Along these lines, if you think that tweet isn’t the answer, try this shirt:

America is flag-draped death heads and guns. America is swinging fists and fuck your noses. America is good guys with guns, lots and lots of guns, all the guns you can eat.

I’m sick to death of people thinking it’s American to do whatever you want. We’ve always had this attitude as one part of who we are, as colonizers and enslavers, bosses and con men, but now it seems like all the strains encouraging selfishness and destroying the impulse to work toward the public good have combined in a toxic stew of America firster, neoliberal individualist, love-it-or-leave-it ignorance and bigotry.
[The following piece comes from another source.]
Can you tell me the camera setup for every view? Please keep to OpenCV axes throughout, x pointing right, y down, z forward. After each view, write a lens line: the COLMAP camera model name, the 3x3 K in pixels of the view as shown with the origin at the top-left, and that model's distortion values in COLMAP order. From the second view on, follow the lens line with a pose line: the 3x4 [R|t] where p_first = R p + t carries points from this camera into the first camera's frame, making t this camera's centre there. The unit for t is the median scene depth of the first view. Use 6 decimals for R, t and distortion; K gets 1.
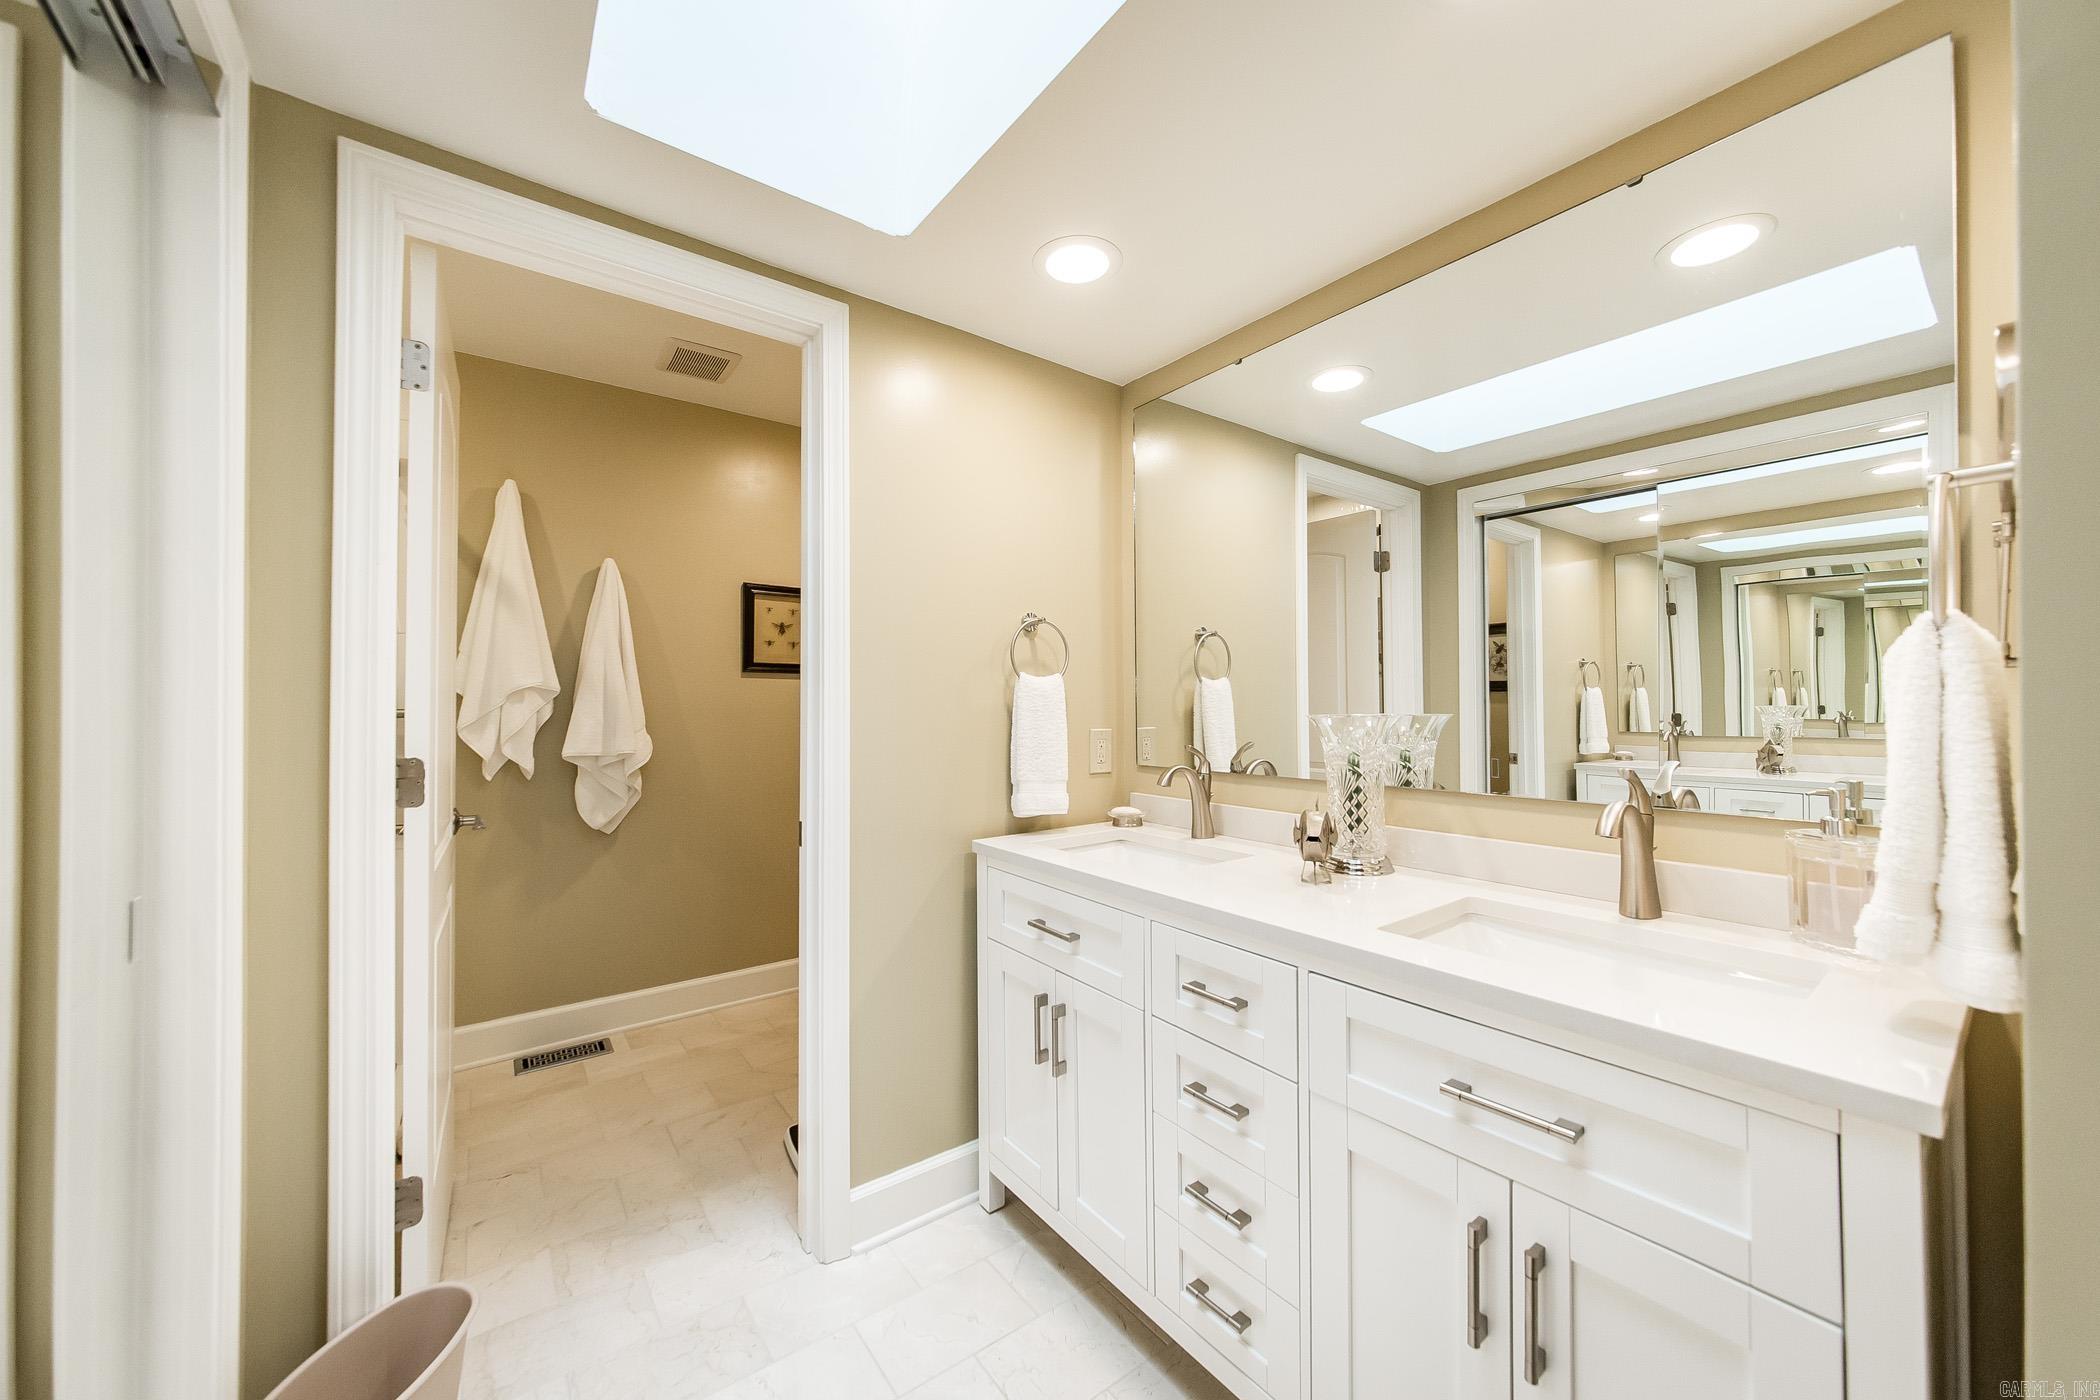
lens RADIAL K [[755.5, 0, 1042.7], [0, 755.5, 688.2], [0, 0, 1]] dist [0.000073, 0.000258]
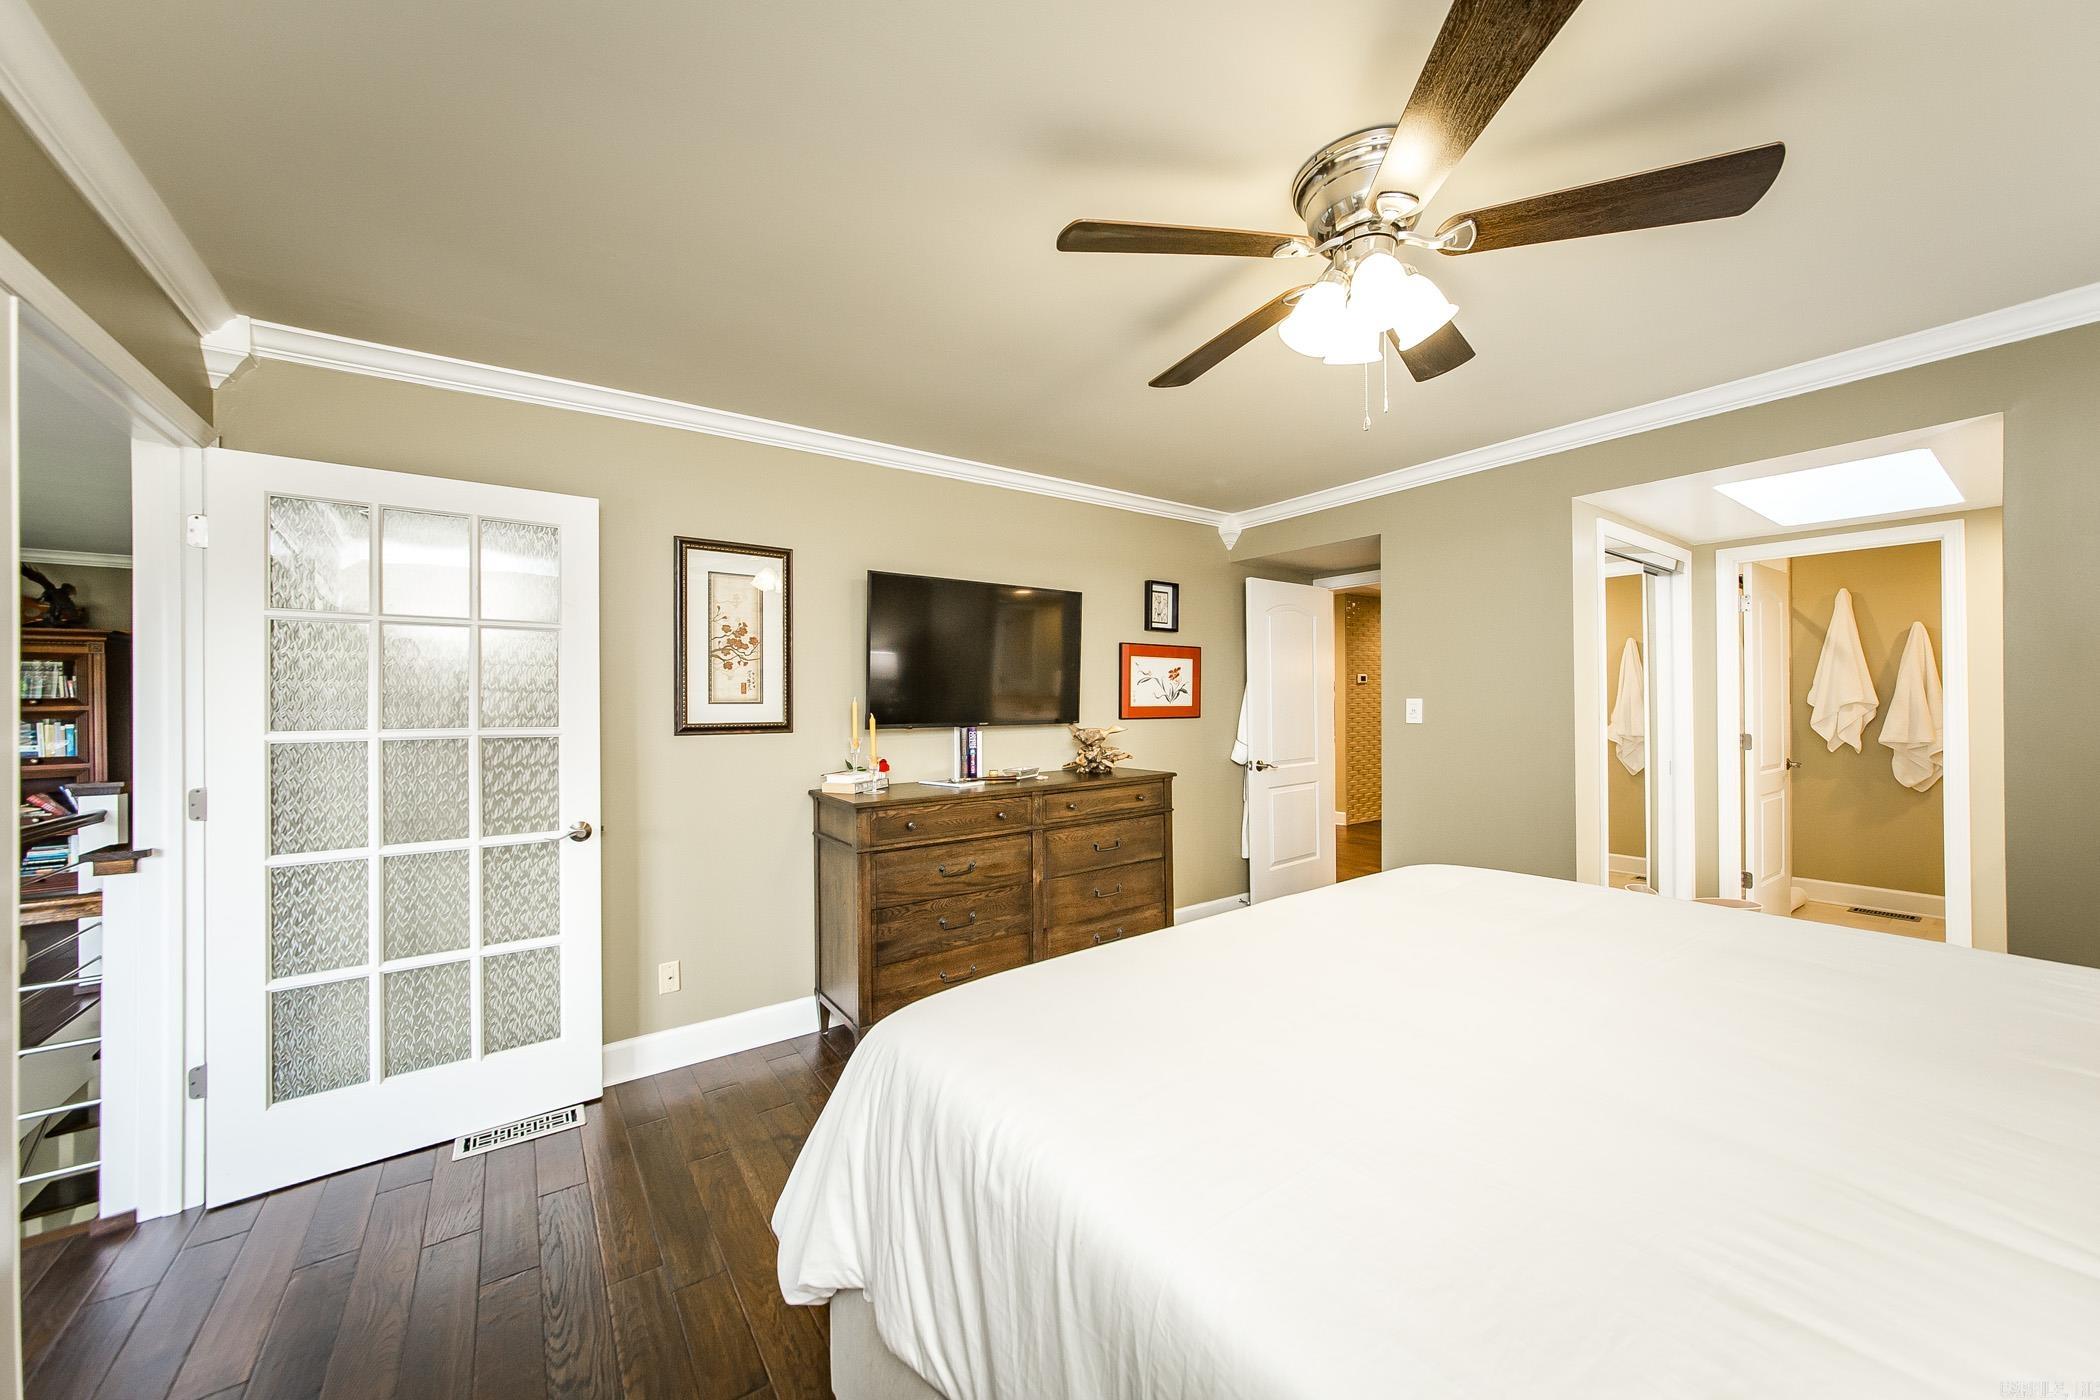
lens RADIAL K [[747.7, 0, 1046.1], [0, 747.7, 707.8], [0, 0, 1]] dist [0.000665, -0.000030]
pose [[-0.015962, 0.013116, -0.999787, 1.111571], [0.026715, 0.999563, 0.012687, -0.061308], [0.999516, -0.026507, -0.016306, -0.881263]]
Aggression, lack of empathy, and narcissism used to be the hallmarks of a sociopath. Now they’re job qualifications to be a Republican member of congress. Or someone who votes for one.


How do we pull out of this neoliberal tailspin? Is there any righting of the plane? Can humanities professors save us? Why are you laughing? Looking at my notes taken yesterday for a talk I’m writing about the humanities, I see this passage from Wendy Brown’s Undoing the Demos: Neoliberalism’s Stealth Revolution: “as increased use of casual academic labor, online instruction, and neoliberal governance erodes research-faculty control over curriculums, degrees, and major requirements, the last force within public universities potentially sustaining the ideal of the well-educated citizen, the liberal arts professoriat itself, will be dramatically diminished in both size and power to assert its vision.” As the state defunds higher ed and the culture devalues it, Brown argues, as people stop believing that democracy depends on educated citizens who put the public good over individual freedom, it is becoming harder for those within universities who understand this to save their institutions from becoming the kind of places that are no longer interested in producing that kind of citizen.

Cold dead hands: Thatcher, Reagan, Heston

The same holds true for institutions and individuals everywhere in America. We are all supposed to be looking for positive ROI, in our workplaces and in our lives. It’s becoming harder and harder to talk or even think about what’s just, about the greater good, about the good at all, when everybody’s competing with everybody else, when everyone and everything is ranked. I’ll argue in my talk for the possibility of working against the economization of everything within higher ed, for the idea that there are things we can do in higher ed that might fight against neoliberal rationality in higher ed and outside of it. I’d be foolish to imagine such efforts could have any effect on people like Greg Steube who think there’s any appropriate response to the mass shootings of May other than finding ways to protect the lives of the people they represent. But if public higher education could be saved as a place where future potential members of Congress and future potential voters could learn alternative ways of thinking, ways that don’t make the very notion of the public good absurd, maybe that could be something. And if others could do whatever they can to affect their own institutions, to show that things don’t have to be this way, that could be something too.